At the sentencing hearing, the government did not present any evidence identifying 250 or more victim and only argued that there were thousands of individuals who had their credit cards stolen. The district court ruled for the enhancement noting that it previously applied the enhanced the codefendants’ sentences.

The 11th Circuit held that the government has the burden of introducing sufficient and reliable evidence to prove the necessary facts by a preponderance of the evidence. The government did not meet its burden because it did not introduce any evidence to support the enhancement. While the government told the sentencing court there were over 250 individuals who have been victims of stolen credit card information and other related account information during the time the defendant was involved in the scheme, the representation was insufficient. Absent a stipulation by the parties, an attorney’s factual assertions at a sentencing hearing do not constitute evidence that the district court can rely upon in the face of challenged conclusions of the presentence investigation report.
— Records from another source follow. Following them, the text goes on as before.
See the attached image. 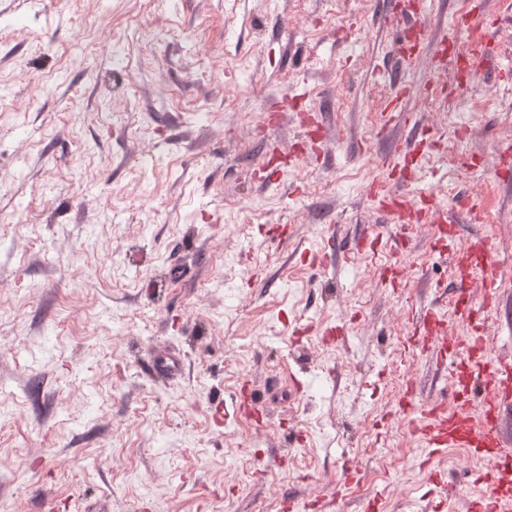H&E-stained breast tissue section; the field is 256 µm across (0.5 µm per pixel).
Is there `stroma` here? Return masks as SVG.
<instances>
[{
	"label": "stroma",
	"mask_w": 512,
	"mask_h": 512,
	"mask_svg": "<svg viewBox=\"0 0 512 512\" xmlns=\"http://www.w3.org/2000/svg\"><path fill=\"white\" fill-rule=\"evenodd\" d=\"M418 3L0 0L11 512H409L434 470L466 507L486 462L413 428L453 409L468 329L512 361V0ZM422 191L452 234L387 205ZM480 238L489 308L452 264ZM427 307L444 338L415 334ZM471 248L482 253L485 258L483 288L486 292V298L491 299L497 291L496 285L502 276V266L487 242L477 240L473 245H471Z\"/></svg>",
	"instance_id": "obj_1"
}]
</instances>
Even though the district court had applied the enhancement to the coconspirators, those findings could not serve as a basis for applying the enhancement to the defendant because the defendant objected. The defendant should have been given an opportunity to rebut the evidence or to generally cast doubt on its reliability. Furthermore, the defendant was not a participant of the conspiracy during the entire duration and without the information about the identities of the victims and the dates of the theft of their credit card information, the government failed to meet its burden of showing that the fraud scheme involved more than 250 victims during the time of the defendant’s involvement.